• [Directions for this task] Read the records below. Copy each line where the string "LIST" occurs.

• [Records excerpted from a collection]
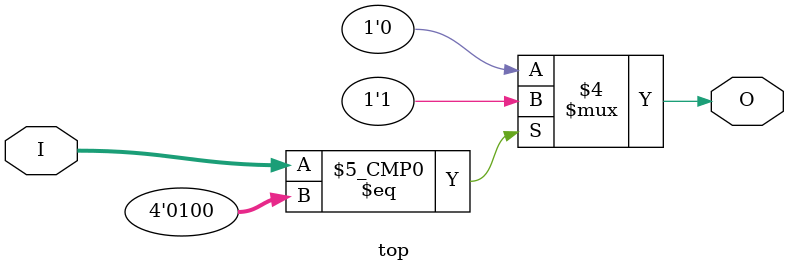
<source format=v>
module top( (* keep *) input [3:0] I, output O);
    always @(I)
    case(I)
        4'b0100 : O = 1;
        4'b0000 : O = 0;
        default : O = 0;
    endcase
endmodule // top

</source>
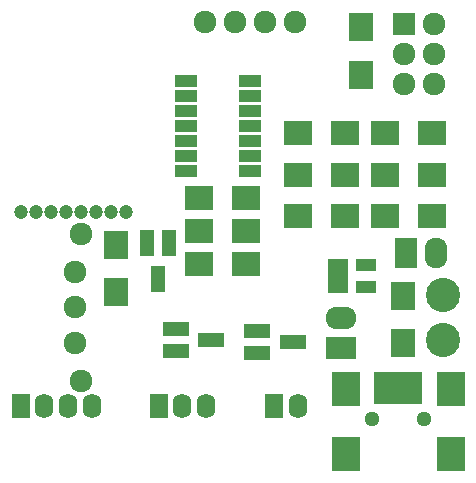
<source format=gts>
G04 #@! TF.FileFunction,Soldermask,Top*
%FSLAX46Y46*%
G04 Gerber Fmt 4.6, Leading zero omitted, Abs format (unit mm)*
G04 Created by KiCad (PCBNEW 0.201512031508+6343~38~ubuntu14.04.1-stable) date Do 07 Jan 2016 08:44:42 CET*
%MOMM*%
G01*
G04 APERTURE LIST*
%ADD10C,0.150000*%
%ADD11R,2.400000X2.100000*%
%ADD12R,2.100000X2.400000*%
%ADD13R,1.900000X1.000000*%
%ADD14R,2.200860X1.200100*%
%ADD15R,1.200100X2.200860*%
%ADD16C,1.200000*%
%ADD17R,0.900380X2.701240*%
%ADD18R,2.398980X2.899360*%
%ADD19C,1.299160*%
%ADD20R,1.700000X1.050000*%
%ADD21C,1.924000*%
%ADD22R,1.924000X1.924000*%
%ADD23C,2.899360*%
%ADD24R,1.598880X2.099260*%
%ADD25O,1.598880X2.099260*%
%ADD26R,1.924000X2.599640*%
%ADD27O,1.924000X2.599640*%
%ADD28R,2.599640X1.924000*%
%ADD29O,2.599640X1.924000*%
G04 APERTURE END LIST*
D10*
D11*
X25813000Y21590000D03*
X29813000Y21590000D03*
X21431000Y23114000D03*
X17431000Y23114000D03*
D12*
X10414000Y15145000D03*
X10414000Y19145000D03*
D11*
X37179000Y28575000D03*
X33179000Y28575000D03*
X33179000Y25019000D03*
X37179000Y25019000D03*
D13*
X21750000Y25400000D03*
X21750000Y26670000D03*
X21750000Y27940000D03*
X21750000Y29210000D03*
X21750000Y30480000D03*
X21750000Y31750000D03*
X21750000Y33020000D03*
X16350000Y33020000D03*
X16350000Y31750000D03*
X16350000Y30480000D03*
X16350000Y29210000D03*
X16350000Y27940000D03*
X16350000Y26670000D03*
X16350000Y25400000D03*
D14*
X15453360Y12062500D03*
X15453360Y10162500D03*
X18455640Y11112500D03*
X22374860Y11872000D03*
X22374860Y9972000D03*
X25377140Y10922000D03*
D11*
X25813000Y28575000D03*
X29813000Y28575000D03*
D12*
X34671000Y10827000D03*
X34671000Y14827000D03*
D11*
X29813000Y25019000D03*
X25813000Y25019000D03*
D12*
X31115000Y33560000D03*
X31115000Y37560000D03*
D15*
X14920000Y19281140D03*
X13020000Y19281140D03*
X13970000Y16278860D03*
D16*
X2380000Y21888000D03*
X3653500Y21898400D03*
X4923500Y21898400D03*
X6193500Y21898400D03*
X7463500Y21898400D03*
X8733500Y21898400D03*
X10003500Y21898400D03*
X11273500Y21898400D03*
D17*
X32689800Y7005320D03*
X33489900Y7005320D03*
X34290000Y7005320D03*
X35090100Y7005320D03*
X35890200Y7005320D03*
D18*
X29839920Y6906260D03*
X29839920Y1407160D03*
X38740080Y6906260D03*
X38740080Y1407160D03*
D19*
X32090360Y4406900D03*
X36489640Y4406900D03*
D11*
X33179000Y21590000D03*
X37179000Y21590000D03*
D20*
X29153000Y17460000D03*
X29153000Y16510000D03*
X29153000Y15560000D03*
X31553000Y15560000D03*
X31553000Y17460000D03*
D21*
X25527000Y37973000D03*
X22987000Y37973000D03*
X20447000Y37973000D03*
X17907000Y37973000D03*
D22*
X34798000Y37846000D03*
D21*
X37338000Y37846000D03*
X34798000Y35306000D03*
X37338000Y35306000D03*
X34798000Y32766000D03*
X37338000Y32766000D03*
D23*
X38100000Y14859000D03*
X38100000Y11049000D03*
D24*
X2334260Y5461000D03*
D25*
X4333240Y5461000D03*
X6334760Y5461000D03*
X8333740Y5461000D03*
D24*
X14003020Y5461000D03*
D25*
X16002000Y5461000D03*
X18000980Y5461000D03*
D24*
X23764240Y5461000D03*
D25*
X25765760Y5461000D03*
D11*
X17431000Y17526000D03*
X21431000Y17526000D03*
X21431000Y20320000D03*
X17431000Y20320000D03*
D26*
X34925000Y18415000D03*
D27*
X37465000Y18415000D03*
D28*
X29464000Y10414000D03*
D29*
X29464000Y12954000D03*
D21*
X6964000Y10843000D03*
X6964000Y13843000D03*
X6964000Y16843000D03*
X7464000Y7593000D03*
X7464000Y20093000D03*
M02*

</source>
...
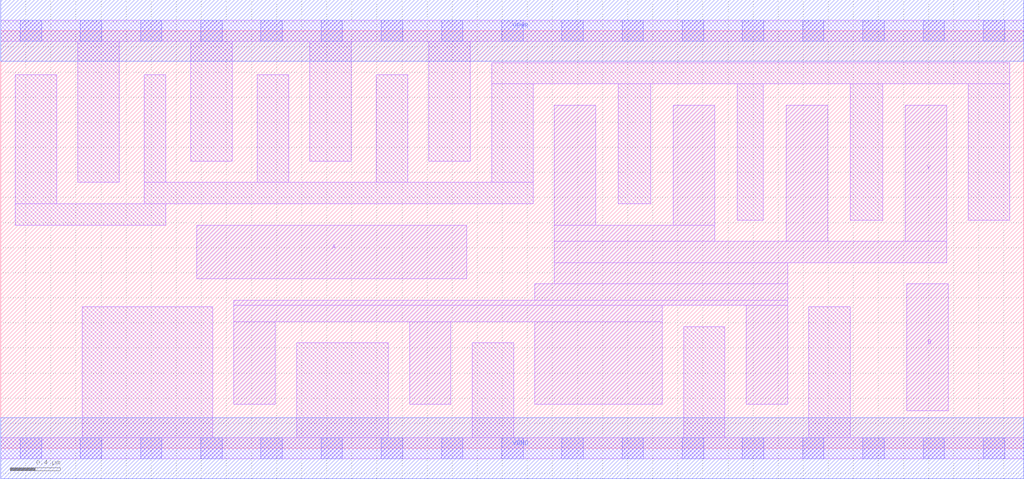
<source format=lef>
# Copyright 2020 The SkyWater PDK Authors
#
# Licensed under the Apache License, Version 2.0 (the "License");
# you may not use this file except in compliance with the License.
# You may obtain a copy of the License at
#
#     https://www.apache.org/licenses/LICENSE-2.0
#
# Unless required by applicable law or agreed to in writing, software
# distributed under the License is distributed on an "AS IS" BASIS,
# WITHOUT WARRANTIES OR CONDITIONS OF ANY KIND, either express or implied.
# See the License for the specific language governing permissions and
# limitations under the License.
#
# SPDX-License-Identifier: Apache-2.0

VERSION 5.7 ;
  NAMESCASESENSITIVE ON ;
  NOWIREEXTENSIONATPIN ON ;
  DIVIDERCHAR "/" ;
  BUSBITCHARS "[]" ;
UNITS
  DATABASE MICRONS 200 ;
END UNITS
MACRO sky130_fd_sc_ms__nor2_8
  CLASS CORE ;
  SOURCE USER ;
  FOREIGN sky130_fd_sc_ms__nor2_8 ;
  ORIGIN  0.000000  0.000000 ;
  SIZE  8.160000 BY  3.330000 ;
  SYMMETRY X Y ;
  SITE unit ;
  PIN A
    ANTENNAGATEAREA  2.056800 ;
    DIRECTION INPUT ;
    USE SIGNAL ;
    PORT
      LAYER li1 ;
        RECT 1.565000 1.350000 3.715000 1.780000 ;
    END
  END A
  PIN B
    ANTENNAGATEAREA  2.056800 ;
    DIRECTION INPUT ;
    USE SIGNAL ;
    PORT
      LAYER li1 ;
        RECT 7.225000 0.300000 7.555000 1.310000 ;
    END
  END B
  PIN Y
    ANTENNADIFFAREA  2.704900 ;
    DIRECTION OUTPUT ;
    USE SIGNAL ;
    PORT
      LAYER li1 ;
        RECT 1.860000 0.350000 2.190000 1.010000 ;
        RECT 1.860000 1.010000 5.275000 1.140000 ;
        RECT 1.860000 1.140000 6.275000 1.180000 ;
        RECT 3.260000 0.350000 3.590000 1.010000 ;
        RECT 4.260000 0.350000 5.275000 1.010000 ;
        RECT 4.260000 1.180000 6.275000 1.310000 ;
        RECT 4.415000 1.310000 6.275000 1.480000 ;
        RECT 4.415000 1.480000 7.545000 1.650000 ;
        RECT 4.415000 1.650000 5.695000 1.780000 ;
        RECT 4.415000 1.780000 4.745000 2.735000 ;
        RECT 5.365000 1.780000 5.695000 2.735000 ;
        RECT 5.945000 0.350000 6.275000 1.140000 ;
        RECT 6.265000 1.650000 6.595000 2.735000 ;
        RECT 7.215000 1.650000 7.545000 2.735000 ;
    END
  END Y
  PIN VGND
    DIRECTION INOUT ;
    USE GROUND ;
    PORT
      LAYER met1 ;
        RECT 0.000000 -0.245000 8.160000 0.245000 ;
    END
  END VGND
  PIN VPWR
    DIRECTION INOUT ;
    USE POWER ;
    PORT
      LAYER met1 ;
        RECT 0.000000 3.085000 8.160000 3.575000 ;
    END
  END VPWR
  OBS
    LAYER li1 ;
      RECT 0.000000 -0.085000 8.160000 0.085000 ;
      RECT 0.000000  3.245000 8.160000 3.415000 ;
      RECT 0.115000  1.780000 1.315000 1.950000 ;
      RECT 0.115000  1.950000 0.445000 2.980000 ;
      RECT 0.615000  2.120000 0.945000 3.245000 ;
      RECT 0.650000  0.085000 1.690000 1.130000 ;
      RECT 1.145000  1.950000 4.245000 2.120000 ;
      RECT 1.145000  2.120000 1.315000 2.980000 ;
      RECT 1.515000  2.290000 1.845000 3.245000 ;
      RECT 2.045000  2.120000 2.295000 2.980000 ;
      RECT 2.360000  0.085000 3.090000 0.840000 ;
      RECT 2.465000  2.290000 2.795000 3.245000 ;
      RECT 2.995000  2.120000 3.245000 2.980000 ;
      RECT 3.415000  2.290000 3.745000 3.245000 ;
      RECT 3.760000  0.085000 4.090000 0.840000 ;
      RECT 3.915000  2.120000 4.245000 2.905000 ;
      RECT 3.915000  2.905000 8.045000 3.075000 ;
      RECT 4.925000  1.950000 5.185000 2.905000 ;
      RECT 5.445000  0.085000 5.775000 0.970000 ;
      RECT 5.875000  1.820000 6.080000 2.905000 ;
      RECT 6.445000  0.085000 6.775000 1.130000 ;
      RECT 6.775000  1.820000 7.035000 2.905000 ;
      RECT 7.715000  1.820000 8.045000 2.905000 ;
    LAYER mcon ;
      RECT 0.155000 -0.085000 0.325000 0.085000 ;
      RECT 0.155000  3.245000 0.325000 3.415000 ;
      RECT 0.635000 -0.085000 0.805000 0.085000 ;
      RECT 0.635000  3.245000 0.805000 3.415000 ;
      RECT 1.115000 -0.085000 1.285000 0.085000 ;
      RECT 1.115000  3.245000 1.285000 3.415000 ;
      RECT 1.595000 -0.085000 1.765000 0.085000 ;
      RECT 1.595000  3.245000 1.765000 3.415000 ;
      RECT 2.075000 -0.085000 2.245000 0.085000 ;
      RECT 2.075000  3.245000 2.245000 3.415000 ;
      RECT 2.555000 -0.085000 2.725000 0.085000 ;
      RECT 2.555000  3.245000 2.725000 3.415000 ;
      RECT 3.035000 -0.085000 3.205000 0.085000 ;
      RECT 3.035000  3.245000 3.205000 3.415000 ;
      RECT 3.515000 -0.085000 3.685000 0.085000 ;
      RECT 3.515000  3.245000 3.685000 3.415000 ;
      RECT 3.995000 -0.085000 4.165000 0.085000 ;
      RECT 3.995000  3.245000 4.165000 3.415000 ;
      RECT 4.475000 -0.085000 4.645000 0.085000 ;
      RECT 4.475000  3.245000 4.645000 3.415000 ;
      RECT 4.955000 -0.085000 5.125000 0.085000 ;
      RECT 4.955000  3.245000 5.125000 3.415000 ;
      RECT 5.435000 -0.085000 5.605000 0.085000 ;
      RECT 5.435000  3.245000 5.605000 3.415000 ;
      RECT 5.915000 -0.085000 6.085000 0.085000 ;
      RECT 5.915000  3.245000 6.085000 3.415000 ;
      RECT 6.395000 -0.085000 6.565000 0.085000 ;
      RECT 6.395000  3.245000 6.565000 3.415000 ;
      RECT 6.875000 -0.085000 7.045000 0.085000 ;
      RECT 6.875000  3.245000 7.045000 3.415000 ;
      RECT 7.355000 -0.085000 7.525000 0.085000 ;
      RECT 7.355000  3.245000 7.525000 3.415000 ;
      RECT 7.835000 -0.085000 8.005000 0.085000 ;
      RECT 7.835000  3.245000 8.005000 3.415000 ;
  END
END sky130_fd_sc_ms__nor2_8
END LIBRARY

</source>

• [Answer for the task]
G04 APERTURE LIST*
G04 APERTURE END LIST*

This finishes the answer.